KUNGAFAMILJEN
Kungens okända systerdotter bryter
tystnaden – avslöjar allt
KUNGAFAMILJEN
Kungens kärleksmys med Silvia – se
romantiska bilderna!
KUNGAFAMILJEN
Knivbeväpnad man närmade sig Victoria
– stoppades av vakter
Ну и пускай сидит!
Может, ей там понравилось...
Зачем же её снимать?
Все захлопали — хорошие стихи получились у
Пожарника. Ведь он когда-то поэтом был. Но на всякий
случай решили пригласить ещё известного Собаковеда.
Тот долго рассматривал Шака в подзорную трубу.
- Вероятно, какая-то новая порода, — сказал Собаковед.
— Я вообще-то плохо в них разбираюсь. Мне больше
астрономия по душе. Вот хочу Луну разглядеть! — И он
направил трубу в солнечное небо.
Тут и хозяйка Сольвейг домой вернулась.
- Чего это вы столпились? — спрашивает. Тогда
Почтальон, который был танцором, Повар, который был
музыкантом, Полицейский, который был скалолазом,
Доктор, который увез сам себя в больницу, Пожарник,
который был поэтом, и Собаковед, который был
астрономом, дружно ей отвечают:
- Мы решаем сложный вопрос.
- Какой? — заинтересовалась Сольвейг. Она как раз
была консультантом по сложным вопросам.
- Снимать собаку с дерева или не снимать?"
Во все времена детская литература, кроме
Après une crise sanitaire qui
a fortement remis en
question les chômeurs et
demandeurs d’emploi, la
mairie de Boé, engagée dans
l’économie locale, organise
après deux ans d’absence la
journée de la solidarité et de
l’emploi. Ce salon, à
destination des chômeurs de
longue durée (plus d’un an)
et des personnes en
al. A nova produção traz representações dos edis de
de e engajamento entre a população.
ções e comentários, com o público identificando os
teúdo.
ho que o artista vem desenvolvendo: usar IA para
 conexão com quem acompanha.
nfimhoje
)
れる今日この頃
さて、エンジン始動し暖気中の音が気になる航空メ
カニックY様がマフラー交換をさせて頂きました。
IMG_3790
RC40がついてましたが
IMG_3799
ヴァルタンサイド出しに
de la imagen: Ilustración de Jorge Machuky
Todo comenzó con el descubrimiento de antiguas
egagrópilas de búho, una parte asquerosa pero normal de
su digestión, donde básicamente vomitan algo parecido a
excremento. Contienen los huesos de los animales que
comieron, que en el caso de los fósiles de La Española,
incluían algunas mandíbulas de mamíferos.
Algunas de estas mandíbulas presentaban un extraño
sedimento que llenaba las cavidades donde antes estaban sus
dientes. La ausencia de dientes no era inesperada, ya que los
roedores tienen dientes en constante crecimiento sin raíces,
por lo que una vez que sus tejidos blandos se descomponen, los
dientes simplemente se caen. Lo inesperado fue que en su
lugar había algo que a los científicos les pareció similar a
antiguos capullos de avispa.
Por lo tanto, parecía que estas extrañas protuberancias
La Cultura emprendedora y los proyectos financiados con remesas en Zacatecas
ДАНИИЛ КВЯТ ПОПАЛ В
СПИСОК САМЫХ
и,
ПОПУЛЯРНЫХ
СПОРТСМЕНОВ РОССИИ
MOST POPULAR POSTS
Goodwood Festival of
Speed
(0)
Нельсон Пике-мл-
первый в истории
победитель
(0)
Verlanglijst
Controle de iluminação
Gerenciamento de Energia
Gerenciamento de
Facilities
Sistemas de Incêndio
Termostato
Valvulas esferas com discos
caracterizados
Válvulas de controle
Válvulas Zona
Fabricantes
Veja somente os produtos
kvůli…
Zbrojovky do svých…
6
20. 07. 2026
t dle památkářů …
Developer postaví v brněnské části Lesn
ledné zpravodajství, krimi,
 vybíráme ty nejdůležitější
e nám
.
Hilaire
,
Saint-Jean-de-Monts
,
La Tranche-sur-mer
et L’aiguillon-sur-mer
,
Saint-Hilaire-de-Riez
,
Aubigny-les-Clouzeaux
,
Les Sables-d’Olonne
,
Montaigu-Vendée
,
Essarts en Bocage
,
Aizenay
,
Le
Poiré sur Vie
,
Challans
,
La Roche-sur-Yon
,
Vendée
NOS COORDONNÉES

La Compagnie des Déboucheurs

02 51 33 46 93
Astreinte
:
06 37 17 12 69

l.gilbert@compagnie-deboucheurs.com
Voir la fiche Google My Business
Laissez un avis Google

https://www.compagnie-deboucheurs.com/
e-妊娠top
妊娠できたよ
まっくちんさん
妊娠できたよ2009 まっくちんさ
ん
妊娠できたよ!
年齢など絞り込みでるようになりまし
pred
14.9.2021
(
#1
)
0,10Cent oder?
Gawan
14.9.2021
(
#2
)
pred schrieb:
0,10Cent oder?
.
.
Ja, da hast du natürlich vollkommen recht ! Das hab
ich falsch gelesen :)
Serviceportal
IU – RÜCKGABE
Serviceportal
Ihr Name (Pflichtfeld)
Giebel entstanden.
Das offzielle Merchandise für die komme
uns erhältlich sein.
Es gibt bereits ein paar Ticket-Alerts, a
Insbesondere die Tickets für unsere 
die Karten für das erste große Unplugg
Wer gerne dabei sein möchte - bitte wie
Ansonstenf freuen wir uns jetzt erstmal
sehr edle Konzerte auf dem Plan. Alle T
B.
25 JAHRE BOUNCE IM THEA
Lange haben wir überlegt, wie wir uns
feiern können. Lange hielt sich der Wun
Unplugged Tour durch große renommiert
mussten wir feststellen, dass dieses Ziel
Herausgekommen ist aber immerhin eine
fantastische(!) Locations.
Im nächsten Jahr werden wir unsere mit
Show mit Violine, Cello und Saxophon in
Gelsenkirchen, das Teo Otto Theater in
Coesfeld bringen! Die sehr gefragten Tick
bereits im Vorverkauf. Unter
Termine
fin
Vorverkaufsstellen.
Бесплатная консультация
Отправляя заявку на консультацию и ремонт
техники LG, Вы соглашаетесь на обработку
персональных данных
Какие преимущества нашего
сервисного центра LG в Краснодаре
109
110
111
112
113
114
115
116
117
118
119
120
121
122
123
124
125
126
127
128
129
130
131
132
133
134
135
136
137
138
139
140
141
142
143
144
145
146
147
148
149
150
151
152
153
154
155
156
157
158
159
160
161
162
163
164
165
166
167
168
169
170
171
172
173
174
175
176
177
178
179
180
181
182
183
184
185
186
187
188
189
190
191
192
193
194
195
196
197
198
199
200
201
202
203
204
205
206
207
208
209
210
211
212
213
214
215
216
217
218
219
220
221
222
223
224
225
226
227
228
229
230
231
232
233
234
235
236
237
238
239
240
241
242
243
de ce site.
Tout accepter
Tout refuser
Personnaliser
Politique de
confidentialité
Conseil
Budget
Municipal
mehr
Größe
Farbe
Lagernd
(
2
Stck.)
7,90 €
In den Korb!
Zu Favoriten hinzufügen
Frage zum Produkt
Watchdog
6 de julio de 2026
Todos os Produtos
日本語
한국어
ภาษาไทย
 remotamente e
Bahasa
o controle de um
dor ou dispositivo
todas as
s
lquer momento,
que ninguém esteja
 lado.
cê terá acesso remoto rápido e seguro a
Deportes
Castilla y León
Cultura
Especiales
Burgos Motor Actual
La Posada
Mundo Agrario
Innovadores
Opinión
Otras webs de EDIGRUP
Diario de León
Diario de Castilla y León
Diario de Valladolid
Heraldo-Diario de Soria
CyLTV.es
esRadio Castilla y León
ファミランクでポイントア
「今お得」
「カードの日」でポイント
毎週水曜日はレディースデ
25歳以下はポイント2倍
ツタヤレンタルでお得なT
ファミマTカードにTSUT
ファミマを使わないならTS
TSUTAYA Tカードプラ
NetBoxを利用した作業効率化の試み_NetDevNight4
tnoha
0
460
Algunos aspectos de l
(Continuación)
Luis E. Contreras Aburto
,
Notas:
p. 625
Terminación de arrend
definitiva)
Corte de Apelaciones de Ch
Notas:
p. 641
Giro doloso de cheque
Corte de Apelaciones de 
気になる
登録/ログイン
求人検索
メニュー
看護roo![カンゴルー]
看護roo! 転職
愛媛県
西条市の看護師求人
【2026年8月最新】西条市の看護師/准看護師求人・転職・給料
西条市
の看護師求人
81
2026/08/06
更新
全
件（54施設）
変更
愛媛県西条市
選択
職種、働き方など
+-------+
◆ Action item
Copy out verbatim the lines of the data, starting at its first line and ending at the line that contains "Все захлопали — хорошие стихи получились у", including both.

◆ Result
KUNGAFAMILJEN
Kungens okända systerdotter bryter
tystnaden – avslöjar allt
KUNGAFAMILJEN
Kungens kärleksmys med Silvia – se
romantiska bilderna!
KUNGAFAMILJEN
Knivbeväpnad man närmade sig Victoria
– stoppades av vakter
Ну и пускай сидит!
Может, ей там понравилось...
Зачем же её снимать?
Все захлопали — хорошие стихи получились у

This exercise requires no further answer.